The young poets, who each received a standing ovation from the audience spoke about various topics, from war in Vietnam to social labeling and what it means to be popular. In a brief interview with Dowcett, she revealed that through her work with the Brandeis Slam Team and increased exposure to this type of poetry, she has gained a new understanding and respect for the performance art.

The second half of the show exclusively featured performances by the headliners, Bennett, Caroline, and Harvey. Bennett, of New York and graduate of UPenn, is an up-and-comer within the slam poetry community. Straight off an airplane from Philadelphia, he arrived and performed several poems. His delivery was full of passion, raw emotion, and his characteristic gut-wrenching and soulful tone. His other poems, one of which he also performed at the White House for Obama, detailed his work with low-income neighborhoods around Philadelphia and his personal barriers and struggles connecting with his deaf sister.

Personally referred to as the Carolines, Caroline and Harvey are two very well-known and respected local poets who are regulars in the Boston slam poetry circuit. Friends, colleagues and tour mates, Caroline and Harveyline switched off performing for the remainder of the show. Although both incredible writers and performers, they each brought different styles, themes and meaning to the stage.

Tattooed and leather jacket-wearing, Caroline stole the show. When he opened his mouth, out came beautiful, passionate and awe-inspiring words. Caroline’s poems were unequivocally passionate; they ranged in topic from his own family, to the lives and struggles of teenagers growing up queer in today’s world.

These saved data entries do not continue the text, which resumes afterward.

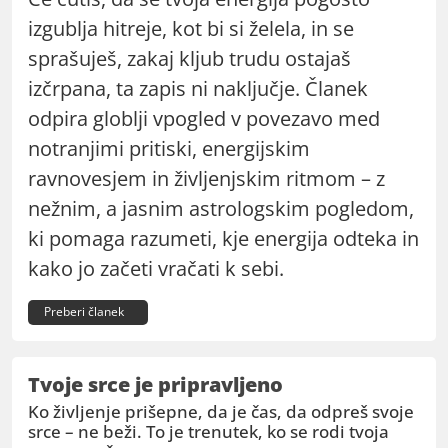
izgublja hitreje, kot bi si želela, in se
sprašuješ, zakaj kljub trudu ostajaš
izčrpana, ta zapis ni naključje. Članek
odpira globlji vpogled v povezavo med
notranjimi pritiski, energijskim
ravnovesjem in življenjskim ritmom – z
nežnim, a jasnim astrologskim pogledom,
ki pomaga razumeti, kje energija odteka in
kako jo začeti vračati k sebi.
Preberi članek
Tvoje srce je pripravljeno
Ko življenje prišepne, da je čas, da odpreš svoje
srce – ne beži. To je trenutek, ko se rodi tvoja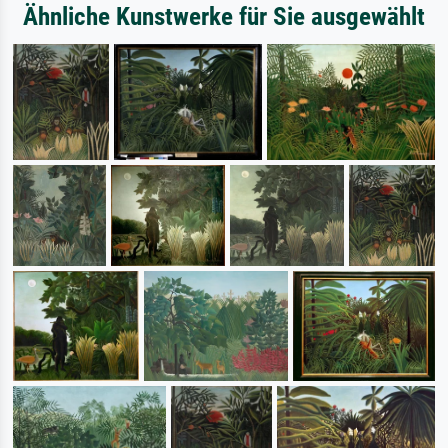
Ähnliche Kunstwerke für Sie ausgewählt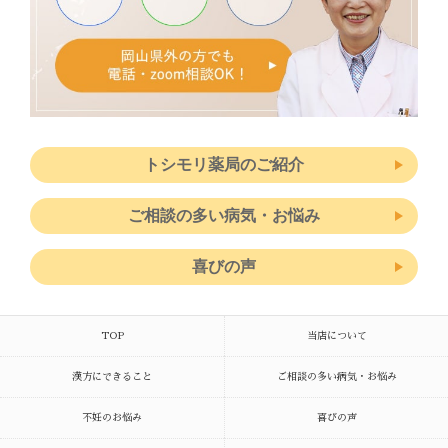
トシモリ薬局のご紹介
ご相談の多い病気・お悩み
喜びの声
TOP
当店について
漢方にできること
ご相談の多い病気・お悩み
不妊のお悩み
喜びの声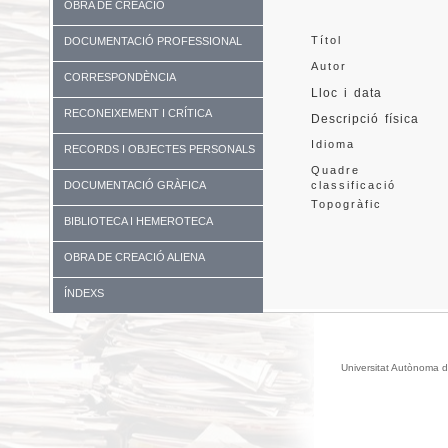
OBRA DE CREACIÓ
Títol
DOCUMENTACIÓ PROFESSIONAL
Autor
CORRESPONDÈNCIA
Lloc i data
RECONEIXEMENT I CRÍTICA
Descripció física
Idioma
RECORDS I OBJECTES PERSONALS
Quadre 
DOCUMENTACIÓ GRÀFICA
classificació
Topogràfic
BIBLIOTECA I HEMEROTECA
OBRA DE CREACIÓ ALIENA
ÍNDEXS
Universitat Autònoma d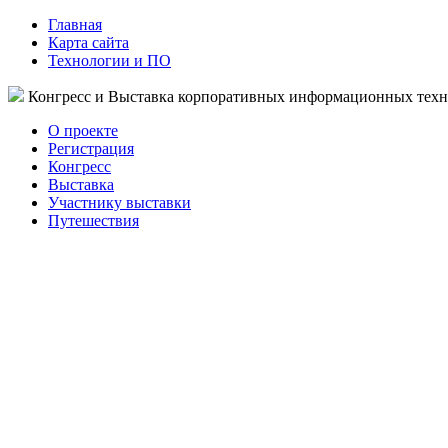
Главная
Карта сайта
Технологии и ПО
Конгресс и Выставка корпоративных информационных тех
О проекте
Регистрация
Конгресс
Выставка
Участнику выставки
Путешествия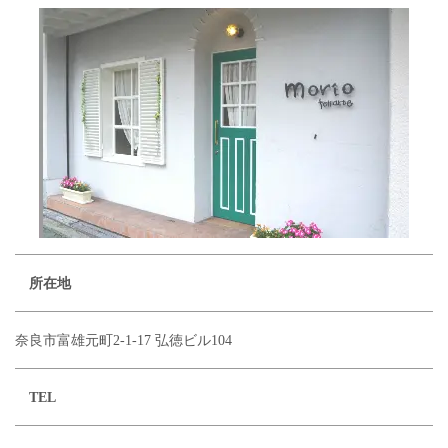
所在地
奈良市富雄元町2-1-17 弘徳ビル104
TEL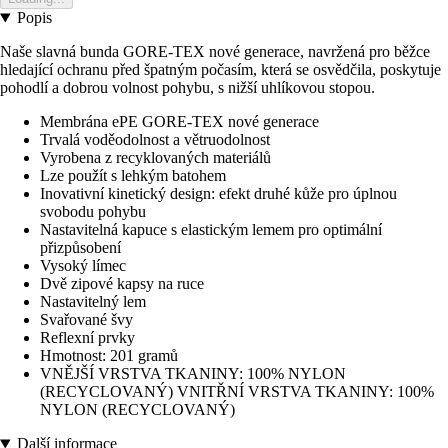
Popis
Naše slavná bunda GORE-TEX nové generace, navržená pro běžce
hledající ochranu před špatným počasím, která se osvědčila, poskytuje
pohodlí a dobrou volnost pohybu, s nižší uhlíkovou stopou.
Membrána ePE GORE-TEX nové generace
Trvalá voděodolnost a větruodolnost
Vyrobena z recyklovaných materiálů
Lze použít s lehkým batohem
Inovativní kinetický design: efekt druhé kůže pro úplnou
svobodu pohybu
Nastavitelná kapuce s elastickým lemem pro optimální
přizpůsobení
Vysoký límec
Dvě zipové kapsy na ruce
Nastavitelný lem
Svařované švy
Reflexní prvky
Hmotnost: 201 gramů
VNĚJŠÍ VRSTVA TKANINY: 100% NYLON
(RECYCLOVANÝ) VNITŘNÍ VRSTVA TKANINY: 100%
NYLON (RECYCLOVANÝ)
Další informace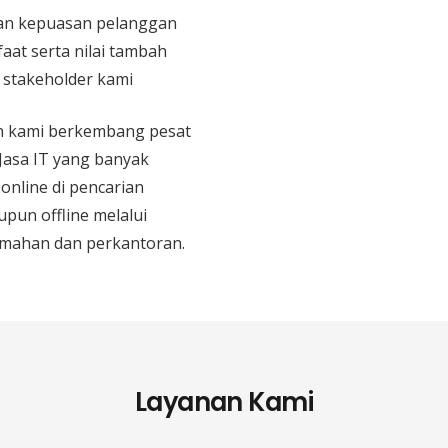
n kepuasan pelanggan
aat serta nilai tambah
n stakeholder kami
an kami berkembang pesat
 Jasa IT yang banyak
 online di pencarian
upun offline melalui
mahan dan perkantoran.
Layanan Kami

His most notable poem, which he concluded with, described the forbidden love of two Irish boy soldiers. With believable Irish accent and all, he delivered the poem in the words of one of the young boys. He discussed their blooming love, and mutual acceptance of being gay and in love. The story concluded with one of the boys going to fight in a battle. The other boy runs to him and gets shot by the enemy in the eyes of his love. The story was deeply emotional and brought to the audience thoughts about the universality of love, regardless of gender or sex.

Caroline Harvey, a composed, seemingly spiritual and artistic soul, took the stage to perform a poem titled “At Your Feet” about her personal journey to find Mashemone, a Mayan Mystical Spirit Deity located in Santiago, Chile. Before performing she explained some background. Mashemone, one of the holiest and most sanctified gods in his culture—and simply a wooden sculpture in form—is moved every night for protection.

Its location is kept a secret, only disclosed to the young children of the village, encouraging the local economy, by having tourists pay the children to lead them to the god. With detailed and personal accounts of searching, some of which were in Spanish, Harvey describes her longing to find and see Mashemone.

In between her poems, she openly discussed her personal experiences with writing poetry and the art of performing. She explained the intimate exchange between herself and the audience as she performs. Harvey continued, performing is an emotional experience, laying out her personal and secret feelings and thoughts and then presenting it to us, the audience. She continued by explaining how the audience’s role is reciprocal of hers. She herself feeds off the audience’s energy and in return can deliver an evocative performance.

Partway though her set, she called up slam team member, Hinahara to perform with her. To Hinahara’s beautiful singing of Amazing Grace, Caroline live-edited and composed some of her poems, on the spot—no notes, nothing prepared. She shocked the audience with the display of her innate and outstanding poetry abilities.

Overall, V.O.C.A.L. Presents… was a compelling and overwhelmingly successful event. The poets involved presented an incredible show that was simultaneously thought-provoking and inspirational. The night was a success—upwards of $300 for the creative writing program was raised—and those present were treated to an extraordinary performance in a genre that has yet to be explored by many.